> [WORK INSTRUCTIONS]: Which lines below hold the word "linejoin"? Report each one.

Items from a dataset:
****************************************

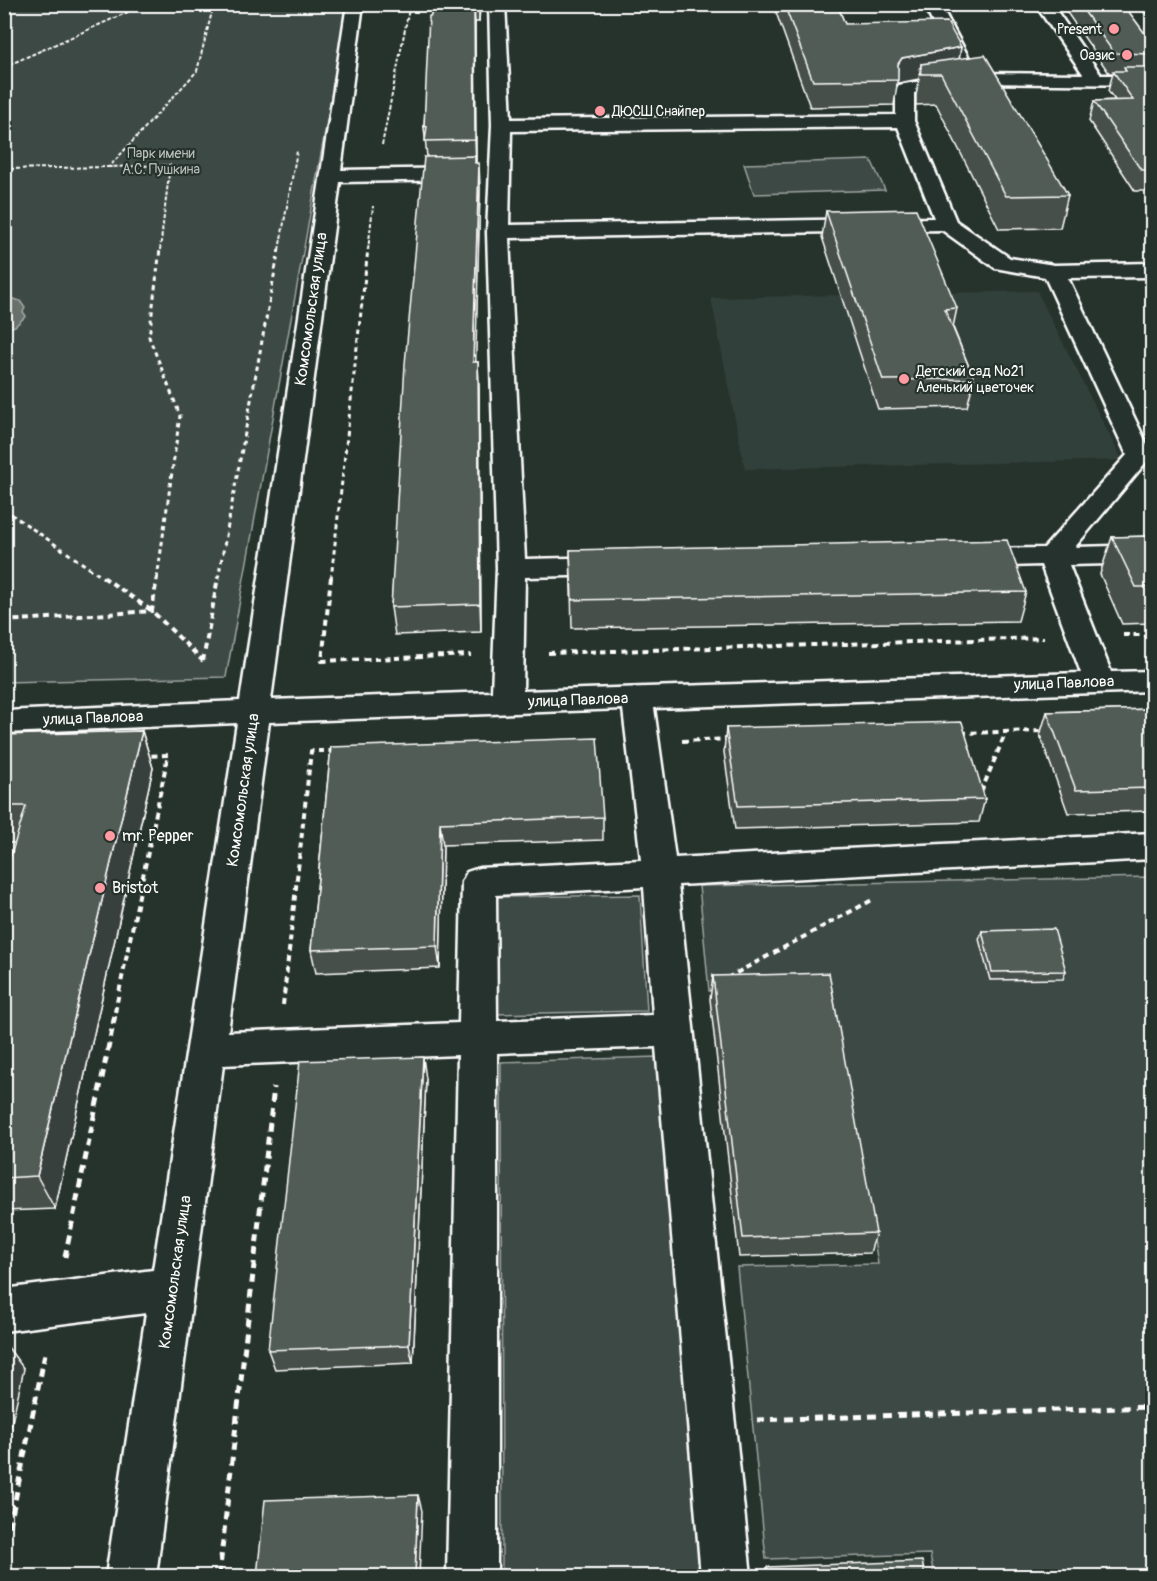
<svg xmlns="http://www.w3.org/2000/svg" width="1157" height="1581" viewBox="0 0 1157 1581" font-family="Pangolin,sans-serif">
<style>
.built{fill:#333f3a}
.green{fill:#3e4944;stroke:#9ea4a2;stroke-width:1.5}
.water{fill:#67706c;stroke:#a4a9a7;stroke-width:1.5}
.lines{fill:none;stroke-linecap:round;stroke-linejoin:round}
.minor-casing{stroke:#fff;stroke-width:5}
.major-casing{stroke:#fff;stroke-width:5}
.path-far3{stroke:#fff;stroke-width:2;stroke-dasharray:4 2;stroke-linecap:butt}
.path-far2{stroke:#fff;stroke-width:3;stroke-dasharray:4.5 4;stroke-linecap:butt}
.path-far1{stroke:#fff;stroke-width:4;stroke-dasharray:6 4.5;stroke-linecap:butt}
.path{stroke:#fff;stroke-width:5;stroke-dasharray:8 6;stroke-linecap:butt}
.minor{fill:#26332d;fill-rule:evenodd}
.major{fill:#26332d;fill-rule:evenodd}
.wall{fill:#464f4b;stroke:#fff;stroke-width:1.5}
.shaded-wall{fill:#39403d;stroke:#fff;stroke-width:1.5}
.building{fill:#515c57;stroke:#fff;stroke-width:1.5}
.poi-dot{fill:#ff9aa2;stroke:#26332d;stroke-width:2}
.labels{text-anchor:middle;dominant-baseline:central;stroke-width:4.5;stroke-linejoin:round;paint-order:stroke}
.far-poi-label{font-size:14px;fill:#fff;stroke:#26332d;text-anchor:end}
.far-park-label{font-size:14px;fill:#bbbfbe;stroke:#26332d}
.street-label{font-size:16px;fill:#fff;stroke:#26332d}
.poi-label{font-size:16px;fill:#fff;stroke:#26332d;text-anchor:start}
</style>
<rect width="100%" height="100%" fill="#26332d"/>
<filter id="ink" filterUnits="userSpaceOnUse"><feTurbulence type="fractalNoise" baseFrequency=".0167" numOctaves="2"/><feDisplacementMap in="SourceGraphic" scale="12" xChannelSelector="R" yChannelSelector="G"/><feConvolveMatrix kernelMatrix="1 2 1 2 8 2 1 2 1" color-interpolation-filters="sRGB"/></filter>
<g filter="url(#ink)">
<!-- built -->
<path class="built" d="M 1037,291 L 1122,460 L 745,469 L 711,298 Z"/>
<!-- green -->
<path class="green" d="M 4,5 L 348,5 L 226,677 L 5,682 Z
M 871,160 L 885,190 L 754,194 L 744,164 Z
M 1152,877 L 1152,1576 L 934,1576 L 930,1554 L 766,1559 L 737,1267 L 878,1264 L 832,989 L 709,991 L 699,886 Z
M 640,895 L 647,1011 L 493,1014 L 497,897 Z
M 657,1057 L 701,1576 L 502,1576 L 501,1062 Z"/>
<!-- water -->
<path class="water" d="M 4,296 L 20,301 L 25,308 L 23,312 L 26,316 L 15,326 L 5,329 Z"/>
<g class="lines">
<!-- minor casing -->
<g class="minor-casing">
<path id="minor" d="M 347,4 L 363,4 L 341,170 L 466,168 L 473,170 L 476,174 L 473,178 L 466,180 L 340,182 L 271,700 L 492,692 L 497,568 L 487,232 L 492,125 L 489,4 L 505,4 L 511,119 L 896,115 L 896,89 L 899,85 L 960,74 L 923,4 L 940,4 L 977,73 L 1083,74 L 1035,4 L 1052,4 L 1101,75 L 1152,75 L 1152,85 L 971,83 L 914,93 L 914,121 L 956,221 L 1010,258 L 1054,265 L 1152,263 L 1152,277 L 1068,278 L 1152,455 L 1075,547 L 1152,545 L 1152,563 L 1069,565 L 1111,672 L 1152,671 L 1152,691 L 654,708 L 675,858 L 1152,833 L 1152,859 L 678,885 L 751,1576 L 701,1576 L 656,1047 L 497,1053 L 497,1576 L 447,1576 L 458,1055 L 223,1065 L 156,1576 L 106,1576 L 146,1313 L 4,1331 L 4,1289 L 153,1270 L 237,723 L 4,733 L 4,711 L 240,701 ZM 898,127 L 934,218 L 509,225 L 511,131 ZM 942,230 L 995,268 L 1045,277 L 1127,455 L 1044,548 L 968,549 L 958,552 L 954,558 L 958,564 L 968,567 L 1041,565 L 1081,673 L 523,691 L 525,577 L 614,575 L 624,572 L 628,566 L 624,560 L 614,557 L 525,559 L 509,238 ZM 623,709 L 641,860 L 479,868 L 467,872 L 462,882 L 459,1023 L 228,1032 L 269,722 ZM 644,887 L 653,1015 L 497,1021 L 496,895 Z"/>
</g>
<!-- major casing -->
<g class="major-casing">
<path id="major" d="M 1142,4 L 1152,4 L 1152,13 L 1146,12 Z"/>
</g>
<!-- path-far3 -->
<path class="path-far3" d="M 4,67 L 146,4
M 382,145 L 410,4
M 4,169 L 109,167
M 160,250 L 170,165 L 109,167 L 197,71 L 214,4
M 279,250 L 297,151
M 368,250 L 373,206"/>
<!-- path-far2 -->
<path class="path-far2" d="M 4,509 L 105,579
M 157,579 L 180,415 L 149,337 L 160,249
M 218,579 L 279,249
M 331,579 L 368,249"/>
<!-- path-far1 -->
<path class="path-far1" d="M 103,577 L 152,611 L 203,661
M 331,577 L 322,661 L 471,655
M 4,621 L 152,611 L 157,577
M 1123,635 L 1152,635
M 548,653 L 1044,638
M 203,661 L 218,577
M 961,733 L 1044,731
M 682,741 L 729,739
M 981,792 L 1006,732
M 727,978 L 874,899
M 283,1005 L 311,751 L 333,751
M 115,1012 L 168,755 L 144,756"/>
<!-- path -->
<path class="path" d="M 65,1257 L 116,1010
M 757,1420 L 1152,1407
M 4,1554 L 46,1349
M 219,1576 L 274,1087"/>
<!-- minor -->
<use href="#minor" class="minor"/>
<!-- major -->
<use href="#major" class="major"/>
</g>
<!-- wall -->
<path class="wall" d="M 432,4 L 480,4 L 479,22 L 475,22 L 476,163 L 480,188 L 475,362 L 478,362 L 479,389 L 481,632 L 395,635 L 391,607 L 427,157 L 424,127 Z
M 773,4 L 837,4 L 845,24 L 961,47 L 959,59 L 1068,195 L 1060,228 L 999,229 L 936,104 L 916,105 L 916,95 L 919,79 L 899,83 L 897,85 L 894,105 L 810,107 Z
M 1061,4 L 1123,4 L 1152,43 L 1152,191 L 1135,191 L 1089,121 L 1094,101 L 1115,100 L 1108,91 L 1113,73 L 1109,73 Z
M 826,211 L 957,308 L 953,327 L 974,379 L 967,407 L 878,409 L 822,237 Z
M 1152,536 L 1152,623 L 1122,624 L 1100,574 L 1112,537 Z
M 570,550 L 1026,592 L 1018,621 L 572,628 Z
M 1152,709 L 1152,811 L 1068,813 L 1040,735 L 1047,712 Z
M 726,728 L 985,799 L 979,822 L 735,829 L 724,752 Z
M 142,731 L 153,768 L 55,1209 L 4,1211 L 4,878 L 15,843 L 4,843 L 4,735 Z
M 331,747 L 603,817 L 603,840 L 443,845 L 440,968 L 316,973 L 311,950 Z
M 982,931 L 1066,971 L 1063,979 L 990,980 L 979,939 Z
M 713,976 L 876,1233 L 870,1253 L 739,1257 L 710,999 Z
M 426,1079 L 413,1363 L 275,1369 L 268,1350 Z
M 767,1567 L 925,1576 L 764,1576 Z"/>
<!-- shaded-wall -->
<path class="shaded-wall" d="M 474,4 L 475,22 L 476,165 L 475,140 Z
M 479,4 L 480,4 L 479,22 Z
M 961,47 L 957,72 L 941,74 L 921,64 L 919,79 L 899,83 L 897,85 L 898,64 L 902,58 Z
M 479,163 L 480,188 L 475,390 L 473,362 Z
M 478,362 L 479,389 L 481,632 L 480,604 Z
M 142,731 L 153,768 L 55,1209 L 37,1176 Z
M 440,823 L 443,845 L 440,968 L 437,946 Z
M 423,1057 L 426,1079 L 413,1363 L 409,1345 Z
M 4,1342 L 24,1369 L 4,1457 Z
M 418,1495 L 422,1511 L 419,1576 L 415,1576 Z"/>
<!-- building -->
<path class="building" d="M 432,4 L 474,4 L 475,140 L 425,141 L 427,126 L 424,127 L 429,16 L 431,16 Z
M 784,4 L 837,4 L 845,24 L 947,22 L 961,47 L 902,58 L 898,64 L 898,80 L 813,81 Z
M 1079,4 L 1123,4 L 1152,43 L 1152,54 L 1114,53 Z
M 985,55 L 1068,195 L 1006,196 L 941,74 L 921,74 L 921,64 Z
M 1124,67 L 1152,67 L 1152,170 L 1141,170 L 1094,101 L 1133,100 L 1113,71 L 1126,71 Z
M 475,156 L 475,163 L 479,163 L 473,362 L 478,362 L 480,604 L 391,607 L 405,364 L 424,157 Z
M 916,209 L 957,308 L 945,309 L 974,379 L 883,380 L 826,211 Z
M 1152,536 L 1152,587 L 1136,587 L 1112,537 Z
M 1007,540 L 1026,592 L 572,600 L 570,550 Z
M 1152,709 L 1152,788 L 1076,790 L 1047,712 Z
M 962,722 L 985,799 L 738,806 L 726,728 Z
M 142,731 L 37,1176 L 4,1178 L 4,878 L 26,806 L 4,806 L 4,735 Z
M 597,738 L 603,817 L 440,823 L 437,946 L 311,950 L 331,747 Z
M 1054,929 L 1066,971 L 992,972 L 982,931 Z
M 829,973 L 876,1233 L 743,1238 L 713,976 Z
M 423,1057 L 409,1345 L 268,1350 L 300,1061 Z
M 418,1495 L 415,1576 L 257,1576 L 265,1500 Z
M 922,1561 L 925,1576 L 768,1576 L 767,1567 Z"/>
</g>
<!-- markers -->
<g class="poi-dot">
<circle cx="1114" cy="29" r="6"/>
<circle cx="1127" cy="55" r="6"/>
<circle cx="600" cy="111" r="6"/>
<circle cx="904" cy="379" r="6"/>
<circle cx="110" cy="836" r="6"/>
<circle cx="100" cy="888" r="6"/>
</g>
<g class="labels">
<!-- far-poi labels -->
<g class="far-poi-label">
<text x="1102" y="29">Present</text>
<text x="1115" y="55">Оазис</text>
<text x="612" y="111" text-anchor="start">ДЮСШ Снайпер</text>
<text x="916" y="371" text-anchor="start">Детский сад №21<tspan x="916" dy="16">Аленький цветочек</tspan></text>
</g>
<!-- far-park labels -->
<g class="far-park-label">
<text x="161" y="153">Парк имени<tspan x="161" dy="16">А.С. Пушкина</tspan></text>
</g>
<!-- street labels -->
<g class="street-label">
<text transform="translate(311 309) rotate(-82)">Комсомольская улица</text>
<text transform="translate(1064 683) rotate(-2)">улица Павлова</text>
<text transform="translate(578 700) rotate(-2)">улица Павлова</text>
<text transform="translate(93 718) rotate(-2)">улица Павлова</text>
<text transform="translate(243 790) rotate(-82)">Комсомольская улица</text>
<text transform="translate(175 1272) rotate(-82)">Комсомольская улица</text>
</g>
<!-- poi labels -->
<g class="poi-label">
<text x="122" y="836">mr. Pepper</text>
<text x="112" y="888">Bristot</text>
</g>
</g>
<!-- margin -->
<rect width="1157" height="1581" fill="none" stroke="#26332d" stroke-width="24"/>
<rect x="12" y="12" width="1133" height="1557" fill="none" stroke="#fff" stroke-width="2" filter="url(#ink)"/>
</svg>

****************************************

> [RESPONSE TO THIS EXERCISE]:
.lines{fill:none;stroke-linecap:round;stroke-linejoin:round}
.labels{text-anchor:middle;dominant-baseline:central;stroke-width:4.5;stroke-linejoin:round;paint-order:stroke}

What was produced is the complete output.